__LISTED ENTRIES__:
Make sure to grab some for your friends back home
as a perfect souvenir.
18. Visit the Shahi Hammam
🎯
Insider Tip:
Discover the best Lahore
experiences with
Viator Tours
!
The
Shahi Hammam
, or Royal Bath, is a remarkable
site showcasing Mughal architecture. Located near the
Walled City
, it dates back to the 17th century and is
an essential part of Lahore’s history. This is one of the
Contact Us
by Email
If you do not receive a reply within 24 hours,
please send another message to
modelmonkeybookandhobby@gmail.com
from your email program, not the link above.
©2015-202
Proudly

...

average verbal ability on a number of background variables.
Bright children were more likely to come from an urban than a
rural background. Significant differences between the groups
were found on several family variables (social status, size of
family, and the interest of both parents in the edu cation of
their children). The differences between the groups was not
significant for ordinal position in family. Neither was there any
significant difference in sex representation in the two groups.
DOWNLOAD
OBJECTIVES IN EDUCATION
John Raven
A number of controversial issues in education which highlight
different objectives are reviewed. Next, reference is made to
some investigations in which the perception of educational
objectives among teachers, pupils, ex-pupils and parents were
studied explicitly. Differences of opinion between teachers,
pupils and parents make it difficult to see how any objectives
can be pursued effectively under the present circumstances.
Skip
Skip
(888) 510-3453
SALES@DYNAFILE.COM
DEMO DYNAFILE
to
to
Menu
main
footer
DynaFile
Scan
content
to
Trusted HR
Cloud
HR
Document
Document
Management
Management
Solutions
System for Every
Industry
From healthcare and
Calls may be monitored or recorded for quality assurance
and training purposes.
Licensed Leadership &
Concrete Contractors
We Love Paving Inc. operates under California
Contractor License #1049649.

---

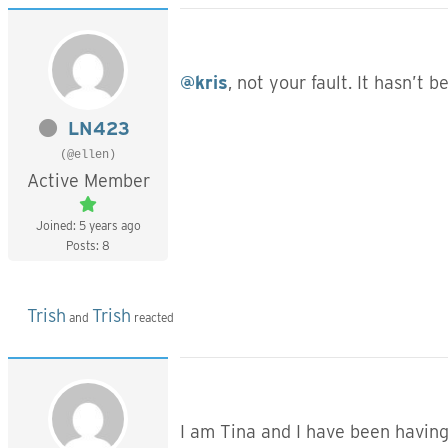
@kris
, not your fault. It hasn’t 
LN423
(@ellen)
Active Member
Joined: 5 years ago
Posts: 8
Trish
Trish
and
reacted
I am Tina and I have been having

__TASK TO COMPLETE__: Only the lines above that hold "variables" are wanted. Show every one of them.

__RESULT OF THIS TASK__:
average verbal ability on a number of background variables.
were found on several family variables (social status, size of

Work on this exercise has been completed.